Baby boy starves to death in Gaza as hunger spreads, medics say
CAIRO/GAZA (Reuters) -Six-week-old Yousef's lifeless body lay limp on a hospital table in Gaza City, his skin stretched over protruding ribs and a bandage where a drip had been inserted into his tiny arm. Doctors said the cause of death was starvation.
He was among 15 people to starve to death in the last 24 hours in Gaza, according to doctors who say a wave of hunger that has loomed over the enclave for months is now finally crashing down.
Yousef's family couldn't find baby formula to feed him, said his uncle, Adham al-Safadi.
"You can't get milk anywhere, and if you do find any it's $100 for a tub," he said, looking at his dead nephew.
Three of the other Palestinians who died of hunger over the last day were also children, including 13-year-old Abdulhamid al-Ghalban, who died in a hospital in the southern city of Khan Younis.
Israeli forces have killed nearly 60,000 Palestinians in airstrikes, shelling and shooting since launching their assault on Gaza in response to attacks on Israel by the Hamas group that killed 1,200 people and captured 251 hostages in October 2023.
For the first time since the war began, Palestinian officials say dozens are now also dying of hunger.
Gaza has seen its food stocks run out since Israel cut off all supplies to the territory in March and then lifted that blockade in May with new measures it says are needed to prevent aid from being diverted to militant groups.
At least 101 people are known to have died of hunger during the conflict, according to Palestinian officials, including 80 children, most of them in just the last few weeks.
Israel, which controls all supplies entering Gaza, denies it is responsible for shortages of food. Israel's military said it "views the transfer of humanitarian aid into Gaza as a matter of utmost importance", and works to facilitate its entry in coordination with the international community.
It has blamed the United Nations for failing to protect aid it says is stolen by Hamas and other militants. The fighters deny stealing it.
Asked for comment, a White House official sided with Israel's position that Hamas is to blame. The official said the United States supports the Israel-backed Gaza Humanitarian Foundation aid organisation.
"It's horrific that Hamas continues to target this crucial aid and hinder GHF's ability to deliver life-saving assistance by placing bounties on aid workers, targeting contractors, and spreading disinformation," the official said.
More than 800 people have been killed in recent weeks trying to reach food, mostly in mass shootings by Israeli soldiers posted near GHF distribution centres. The United Nations has rejected this system as inherently unsafe, and a violation of humanitarian neutrality principles needed to ensure that distribution succeeds.
United Nations Secretary-General Antonio Guterres called the situation for the 2.3 million residents of the Palestinian enclave a "horror show".
"We are seeing the last gasp of a humanitarian system built on humanitarian principles," Guterres told the U.N. Security Council. "That system is being denied the conditions to function."
The Norwegian Refugee Council, which supported hundreds of thousands of Gazans in the first year of the war, said its aid stocks were now depleted and some of its own staff were starving.
"Our last tent, our last food parcel, our last relief items have been distributed. There is nothing left," its director Jan Egeland told Reuters. "Israel is not yielding. They just want to paralyse our work," he said.

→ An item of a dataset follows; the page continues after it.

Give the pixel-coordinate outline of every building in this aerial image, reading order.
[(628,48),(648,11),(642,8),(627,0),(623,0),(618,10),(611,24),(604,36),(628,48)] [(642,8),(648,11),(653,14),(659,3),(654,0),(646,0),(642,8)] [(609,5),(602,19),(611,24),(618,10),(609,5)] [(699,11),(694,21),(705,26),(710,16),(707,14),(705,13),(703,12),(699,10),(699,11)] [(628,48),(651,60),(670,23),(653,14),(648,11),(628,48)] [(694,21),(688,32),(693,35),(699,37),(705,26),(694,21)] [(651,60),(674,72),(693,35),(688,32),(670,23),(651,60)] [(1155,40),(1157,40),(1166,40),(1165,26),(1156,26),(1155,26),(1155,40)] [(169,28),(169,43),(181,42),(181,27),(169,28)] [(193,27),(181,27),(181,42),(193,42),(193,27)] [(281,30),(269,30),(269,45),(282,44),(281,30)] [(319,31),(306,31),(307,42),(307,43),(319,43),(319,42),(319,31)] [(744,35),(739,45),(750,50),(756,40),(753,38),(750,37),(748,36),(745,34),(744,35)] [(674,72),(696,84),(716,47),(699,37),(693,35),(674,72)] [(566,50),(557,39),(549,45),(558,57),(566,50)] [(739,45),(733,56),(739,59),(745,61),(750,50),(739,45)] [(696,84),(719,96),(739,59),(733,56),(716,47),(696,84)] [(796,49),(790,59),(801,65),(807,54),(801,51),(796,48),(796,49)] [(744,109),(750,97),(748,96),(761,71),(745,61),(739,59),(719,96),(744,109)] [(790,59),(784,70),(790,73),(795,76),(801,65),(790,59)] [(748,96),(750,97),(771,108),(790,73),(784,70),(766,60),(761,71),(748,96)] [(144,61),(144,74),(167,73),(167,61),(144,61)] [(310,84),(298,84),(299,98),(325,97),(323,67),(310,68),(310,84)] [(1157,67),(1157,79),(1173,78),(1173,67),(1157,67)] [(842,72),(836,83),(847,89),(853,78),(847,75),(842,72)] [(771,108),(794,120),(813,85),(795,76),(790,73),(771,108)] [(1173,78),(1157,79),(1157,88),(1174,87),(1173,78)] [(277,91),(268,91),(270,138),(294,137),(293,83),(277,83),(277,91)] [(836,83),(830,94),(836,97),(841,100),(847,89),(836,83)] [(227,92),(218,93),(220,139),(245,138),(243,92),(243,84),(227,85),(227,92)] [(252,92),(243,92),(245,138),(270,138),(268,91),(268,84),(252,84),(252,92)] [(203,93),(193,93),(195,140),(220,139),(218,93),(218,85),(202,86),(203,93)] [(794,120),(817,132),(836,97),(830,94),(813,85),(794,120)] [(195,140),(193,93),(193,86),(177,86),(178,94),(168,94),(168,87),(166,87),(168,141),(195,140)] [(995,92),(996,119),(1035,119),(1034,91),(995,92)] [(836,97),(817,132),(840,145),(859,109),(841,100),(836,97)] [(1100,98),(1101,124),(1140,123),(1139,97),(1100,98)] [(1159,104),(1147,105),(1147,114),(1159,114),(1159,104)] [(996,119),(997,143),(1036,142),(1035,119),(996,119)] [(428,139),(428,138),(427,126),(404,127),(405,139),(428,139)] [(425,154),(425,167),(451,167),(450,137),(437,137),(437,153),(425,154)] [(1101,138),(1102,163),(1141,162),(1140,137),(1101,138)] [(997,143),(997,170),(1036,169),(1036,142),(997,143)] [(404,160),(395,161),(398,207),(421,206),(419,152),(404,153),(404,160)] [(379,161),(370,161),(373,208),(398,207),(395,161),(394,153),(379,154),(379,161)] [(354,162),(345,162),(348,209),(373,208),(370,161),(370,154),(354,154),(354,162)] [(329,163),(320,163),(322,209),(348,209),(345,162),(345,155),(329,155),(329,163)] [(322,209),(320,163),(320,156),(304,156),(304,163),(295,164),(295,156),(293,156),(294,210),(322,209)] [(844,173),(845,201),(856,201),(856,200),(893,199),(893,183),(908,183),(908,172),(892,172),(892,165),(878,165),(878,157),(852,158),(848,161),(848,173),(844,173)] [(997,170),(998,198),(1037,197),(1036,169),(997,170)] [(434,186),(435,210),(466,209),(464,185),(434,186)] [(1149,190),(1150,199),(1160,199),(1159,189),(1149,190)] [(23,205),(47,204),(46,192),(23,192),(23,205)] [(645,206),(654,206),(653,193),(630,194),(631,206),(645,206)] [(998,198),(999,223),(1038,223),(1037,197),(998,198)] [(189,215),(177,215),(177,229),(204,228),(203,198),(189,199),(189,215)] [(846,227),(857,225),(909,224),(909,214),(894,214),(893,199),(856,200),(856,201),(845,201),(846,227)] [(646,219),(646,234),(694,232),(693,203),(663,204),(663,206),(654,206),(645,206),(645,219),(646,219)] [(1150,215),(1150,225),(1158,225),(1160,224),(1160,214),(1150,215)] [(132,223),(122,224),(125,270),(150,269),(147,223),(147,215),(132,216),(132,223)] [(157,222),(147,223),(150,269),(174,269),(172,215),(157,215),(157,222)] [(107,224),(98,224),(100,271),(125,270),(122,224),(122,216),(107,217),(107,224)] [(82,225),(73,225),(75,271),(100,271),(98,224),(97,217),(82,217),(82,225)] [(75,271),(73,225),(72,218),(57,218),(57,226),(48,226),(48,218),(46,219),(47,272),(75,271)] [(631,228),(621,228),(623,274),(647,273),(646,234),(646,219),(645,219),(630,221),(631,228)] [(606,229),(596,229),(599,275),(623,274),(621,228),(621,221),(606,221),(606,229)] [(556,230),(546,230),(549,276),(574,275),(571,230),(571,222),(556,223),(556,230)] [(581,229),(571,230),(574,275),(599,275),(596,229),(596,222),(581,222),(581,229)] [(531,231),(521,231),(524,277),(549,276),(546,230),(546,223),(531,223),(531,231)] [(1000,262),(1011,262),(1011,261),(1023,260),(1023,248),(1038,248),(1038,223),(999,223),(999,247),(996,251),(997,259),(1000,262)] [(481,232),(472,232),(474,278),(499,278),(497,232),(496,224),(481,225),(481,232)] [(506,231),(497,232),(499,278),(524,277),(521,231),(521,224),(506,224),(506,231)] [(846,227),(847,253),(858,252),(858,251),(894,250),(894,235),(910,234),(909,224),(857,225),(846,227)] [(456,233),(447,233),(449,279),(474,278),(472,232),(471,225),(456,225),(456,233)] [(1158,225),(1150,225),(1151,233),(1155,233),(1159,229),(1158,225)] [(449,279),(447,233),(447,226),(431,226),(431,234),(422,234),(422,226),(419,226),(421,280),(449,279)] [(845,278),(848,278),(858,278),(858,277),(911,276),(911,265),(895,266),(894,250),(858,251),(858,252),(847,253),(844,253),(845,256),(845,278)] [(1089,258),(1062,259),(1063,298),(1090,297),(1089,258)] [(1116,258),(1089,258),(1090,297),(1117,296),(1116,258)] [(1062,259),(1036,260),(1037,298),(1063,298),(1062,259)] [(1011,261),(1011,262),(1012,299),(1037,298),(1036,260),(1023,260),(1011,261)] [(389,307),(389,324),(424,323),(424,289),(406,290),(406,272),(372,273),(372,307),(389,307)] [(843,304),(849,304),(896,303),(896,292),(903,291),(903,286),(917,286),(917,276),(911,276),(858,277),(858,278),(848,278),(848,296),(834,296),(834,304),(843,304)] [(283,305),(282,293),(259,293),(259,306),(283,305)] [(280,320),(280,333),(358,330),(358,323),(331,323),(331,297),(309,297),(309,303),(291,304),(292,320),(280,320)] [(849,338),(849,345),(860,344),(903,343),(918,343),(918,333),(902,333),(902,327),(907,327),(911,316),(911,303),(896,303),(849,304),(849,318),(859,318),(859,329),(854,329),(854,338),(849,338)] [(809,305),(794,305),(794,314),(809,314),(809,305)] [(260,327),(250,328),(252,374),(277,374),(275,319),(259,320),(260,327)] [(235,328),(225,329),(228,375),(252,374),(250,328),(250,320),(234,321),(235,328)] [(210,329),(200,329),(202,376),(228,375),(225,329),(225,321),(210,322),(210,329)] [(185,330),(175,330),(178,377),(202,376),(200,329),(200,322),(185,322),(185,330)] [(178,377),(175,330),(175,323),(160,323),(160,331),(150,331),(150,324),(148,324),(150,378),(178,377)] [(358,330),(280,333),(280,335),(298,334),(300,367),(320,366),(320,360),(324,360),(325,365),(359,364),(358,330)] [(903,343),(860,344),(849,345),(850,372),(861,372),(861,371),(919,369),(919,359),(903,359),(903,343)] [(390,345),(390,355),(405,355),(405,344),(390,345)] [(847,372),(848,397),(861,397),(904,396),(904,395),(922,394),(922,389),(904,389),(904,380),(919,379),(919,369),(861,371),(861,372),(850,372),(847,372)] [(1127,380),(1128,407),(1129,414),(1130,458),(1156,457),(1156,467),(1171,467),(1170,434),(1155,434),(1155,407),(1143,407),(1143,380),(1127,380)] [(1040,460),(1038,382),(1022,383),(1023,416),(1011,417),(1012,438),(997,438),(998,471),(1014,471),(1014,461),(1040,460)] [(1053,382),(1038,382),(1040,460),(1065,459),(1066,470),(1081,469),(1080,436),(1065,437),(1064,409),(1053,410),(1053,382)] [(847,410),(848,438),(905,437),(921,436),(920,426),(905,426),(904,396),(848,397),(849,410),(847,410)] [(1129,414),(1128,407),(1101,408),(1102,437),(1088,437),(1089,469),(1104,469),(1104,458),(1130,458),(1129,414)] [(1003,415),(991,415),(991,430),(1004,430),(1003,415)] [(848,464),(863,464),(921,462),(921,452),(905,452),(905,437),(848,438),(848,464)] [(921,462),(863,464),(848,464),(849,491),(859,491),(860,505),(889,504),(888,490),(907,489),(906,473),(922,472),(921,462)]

The head of the U.N. Palestinian refugee agency said on Tuesday that its staff, as well as doctors and humanitarian workers, were fainting on duty in Gaza due to hunger and exhaustion.
European Commission President Ursula von der Leyen said on Tuesday that images of civilians killed during the distribution of aid were "unbearable" and urged Israel to deliver on pledges to improve the situation.
FOOD AND MEDICINE SHORTAGES
On Tuesday, men and boys lugged sacks of flour past destroyed buildings and tarpaulins in Gaza City, grabbing what food they could from aid warehouses.
"We haven't eaten for five days," said Mohammed Jundia.
Israeli military statistics showed on Tuesday that an average of 146 trucks of aid per day had entered Gaza over the course of the war. The United States has said a minimum of 600 trucks per day are needed to feed Gaza's population.
"Hospitals are already overwhelmed by the number of casualties from gunfire. They can't provide much more help for hunger-related symptoms because of food and medicine shortages," said Khalil al-Deqran, a spokesperson for the health ministry.
Deqran said some 600,000 people were suffering from malnutrition, including at least 60,000 pregnant women. Symptoms among those going hungry include dehydration and anaemia, he said.
Baby formula in particular is in critically short supply, according to aid groups, doctors and residents.
The health ministry said at least 72 Palestinians were killed by Israeli gunfire and military strikes in the past 24 hours, including 16 people living in tents in Gaza City. The Israeli military said it wasn't aware of any incident or artillery in the area at that time.